Corel’s customer base is eclectic—consumers, as well as small and large companies buy and use its word processing, drawing and photo manipulation software. In fall 2006, the Ontario-based company was getting ready to announce an upgrade to an existing software package. In the past, everyone in its e-mail database got the same marketing message. But this time, the company decided to change that.
“We always used e-mail to serve a variety of purposes,” said Bernie Schroeder, Corel’s direct marketing manager. “We use it to see how we can engage customers [and] we use it for retention and acquisition. But we realized that the quality of the relationships we created by sending the same message to everyone wasn’t as strong as it could be.”
Schroeder split the list into 15 different segments based on version ownership, propensity to upgrade previously, ownership of multiple versions and ownership of multiple Corel products. Another segment: those who had expressed interest in but never bought Corel software. Since each segment had a different need, the creative mirrored this, he said.
“For example, for some high-value clients the focus was not on the fact that we had a new version; the focus was that we wanted to thank them for being a great customer and reward them for that with a special offer.” These recipients might get a discount and a value-add, such as ongoing discounts and free shipping. “Some people got use-specific messaging,” he said. “We knew they really enjoy using a product in a certain way, so we told them, ‘Here’s the new release’ and about some of the features that they would find especially important.”
The take-away: sometimes discounts aren’t the only things that will get people to open their wallets, Schroeder said. People want to do business with a company understands and knows about their needs.
Looking to further boost relevance, Schroeder set up A/B testing for every segment, effectively turning 15 segments into 45, he said.
“We did A/B testing and included a control group as well.
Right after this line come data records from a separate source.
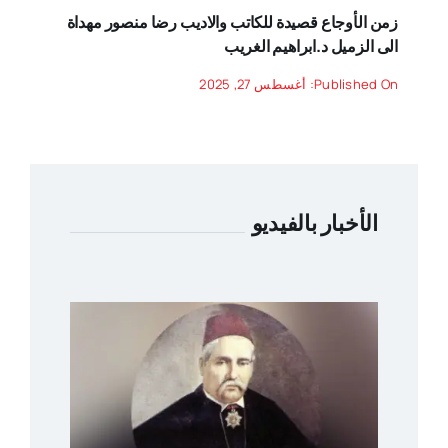
زمن الأوجاع قصيدة للكاتب والاديب رضا منصور مهداة
الى الزميل د.ابراهيم الغريب
Published On: أغسطس 27, 2025
الأخبار بالفيديو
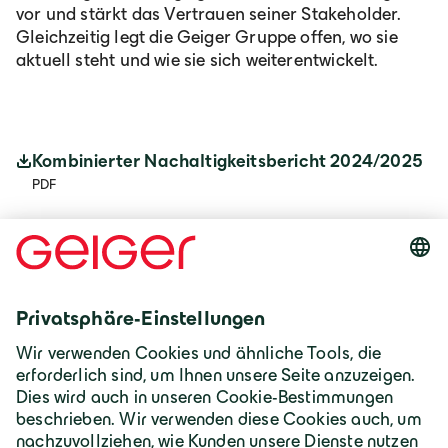
vor und stärkt das Vertrauen seiner Stakeholder.
Gleichzeitig legt die Geiger Gruppe offen, wo sie
aktuell steht und wie sie sich weiterentwickelt.
Kombinierter Nachaltigkeitsbericht 2024/2025
PDF
Kennzahlen Update 2025
PDF
Weitere Informationen zum Thema Nachhaltigkeit
bei der Geiger Gruppe:
Mehr erfahren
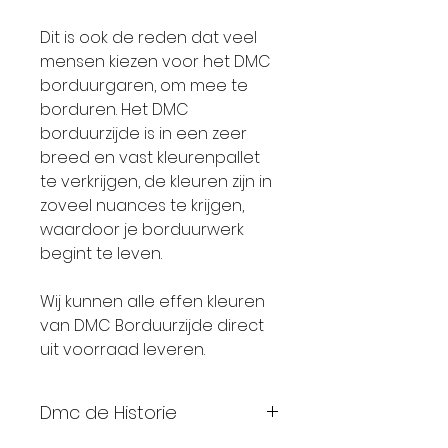
Dit is ook de reden dat veel
mensen kiezen voor het DMC
borduurgaren, om mee te
borduren. Het DMC
borduurzijde is in een zeer
breed en vast kleurenpallet
te verkrijgen, de kleuren zijn in
zoveel nuances te krijgen,
waardoor je borduurwerk
begint te leven.
Wij kunnen alle effen kleuren
van DMC Borduurzijde direct
uit voorraad leveren.
Dmc de Historie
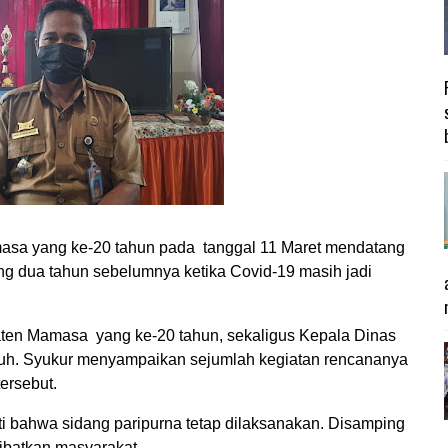
sa yang ke-20 tahun pada tanggal 11 Maret mendatang
ing dua tahun sebelumnya ketika Covid-19 masih jadi
aten Mamasa yang ke-20 tahun, sekaligus Kepala Dinas
h. Syukur menyampaikan sejumlah kegiatan rencananya
ersebut.
ati bahwa sidang paripurna tetap dilaksanakan. Disamping
libatkan masyarakat.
This let us take the time to discover what our data was saying,” he said.
Once A/B testing was complete—Schroeder sent out text e-mails to about one-third of the names on each list—he sent out the top-performing messages to the entire list. As a result the campaign’s overall open rate was as high as 60%. Conversion, he said, was twice the industry average. Some segments saw conversion rates more than 20 times the industry average.
“The reason was really that we were able to deliver custom offers and messages to each segment. The context of each was the key to our high conversion rates,” he said.
This year Corel will take its segmentation focus one step further when it melds its marketing program with Web analytics.
“We’re twinning the programs so we can do more delivery of information based on where and how people are using our Web site,” Schroeder said. “This will let us tweak our messaging even further.”